What sort of traditions do you have? While we experience our personal, family or cultural traditions throughout the year, it seems the winter holiday season often hold the most cherished or memorable.
Do you attempt to re-create those traditions year-after-year? If so, how do you feel when something (or someone!) doesn’t live up to your expectations?
I’ve been traveling a lot lately. The massive decorating that happens at our home in December has fallen on the rest of my family. And, I must say, they have outdone themselves this year! One morning a week or so ago I came in from a trip just a few hours before dawn to find Christmas had literally exploded inside and outside the house in my three-day absence. It was beautiful…but something wasn’t right.
You see “areas” have been designated over the past three years that we’ve been living in this house. The snowmen, Santa Clauses, elves, angels and bears all have their particular “home.” A few pieces were not where I expected them to be. OMG! CHANGE!!!
I chided myself for being gone and not showing up to be part of the decision-making process. I quickly released that thought and decided pondering my angst could wait until I’d had some much-needed sleep. But when I awoke surrounded by all the beauty I completely forgot about my guilt-induced criticisms from a few hours before.
The danger of having traditions is that we can use them as a way of ignoring the fact that nothing stays the same. Paradoxically, change is the only constant in the universe. We long for stability, a sure foundation and base of operations from which we can venture out into the ever-changing world. Putting too much faith in constancy can result in a rather jarring realization when change occurs despite our best intentions to maintain some condition as static.

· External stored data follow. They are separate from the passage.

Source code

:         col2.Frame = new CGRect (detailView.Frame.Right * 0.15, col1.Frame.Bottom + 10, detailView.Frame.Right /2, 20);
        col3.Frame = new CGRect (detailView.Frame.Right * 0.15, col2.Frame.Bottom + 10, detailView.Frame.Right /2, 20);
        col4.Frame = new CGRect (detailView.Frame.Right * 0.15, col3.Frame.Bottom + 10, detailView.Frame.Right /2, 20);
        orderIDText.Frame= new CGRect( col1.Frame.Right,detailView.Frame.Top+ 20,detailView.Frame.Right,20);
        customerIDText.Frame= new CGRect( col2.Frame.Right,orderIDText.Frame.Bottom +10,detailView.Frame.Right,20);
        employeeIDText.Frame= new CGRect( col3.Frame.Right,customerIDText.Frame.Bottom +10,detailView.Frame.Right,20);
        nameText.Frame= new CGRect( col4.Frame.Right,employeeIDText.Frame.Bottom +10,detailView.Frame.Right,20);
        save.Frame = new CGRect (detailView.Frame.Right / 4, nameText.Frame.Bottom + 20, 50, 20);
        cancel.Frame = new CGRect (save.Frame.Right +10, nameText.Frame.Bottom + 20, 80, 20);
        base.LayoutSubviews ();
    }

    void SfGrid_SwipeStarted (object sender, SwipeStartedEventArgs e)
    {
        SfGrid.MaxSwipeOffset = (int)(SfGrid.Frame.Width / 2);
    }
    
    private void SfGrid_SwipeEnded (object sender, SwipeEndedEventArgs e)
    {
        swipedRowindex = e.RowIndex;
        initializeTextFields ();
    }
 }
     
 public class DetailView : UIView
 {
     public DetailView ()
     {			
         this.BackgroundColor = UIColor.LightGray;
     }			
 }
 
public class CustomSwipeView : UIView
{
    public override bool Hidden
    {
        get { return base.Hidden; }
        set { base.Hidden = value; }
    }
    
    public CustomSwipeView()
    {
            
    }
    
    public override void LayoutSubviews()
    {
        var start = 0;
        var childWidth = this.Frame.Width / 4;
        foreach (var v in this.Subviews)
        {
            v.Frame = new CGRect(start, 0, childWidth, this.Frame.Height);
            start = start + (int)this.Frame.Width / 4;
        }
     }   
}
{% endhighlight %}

Traditions – be they holiday decorations or just reading the paper together over coffee on Sunday morning – are essential to our relationships. But, like our relationships, over time those traditions will change. Sometimes we make a conscious decision to alter our behaviors and other times we find our traditions expanding, morphing into something greater or different, or dissolving all together.
The delight of these changes can be exquisite. Fighting change, on the other hand, can cause us to lose sight of the very reasons we hold our traditions so dear to our heart. As you move through the winter holidays consider enjoying and savoring all your traditions, both large and small. Revel in the joyous memories some of those acts will cause to bubble up. And, if a long-held tradition does not live up to your expectations, would you be willing to enjoy the moment anyway, treasuring these new memories in the making?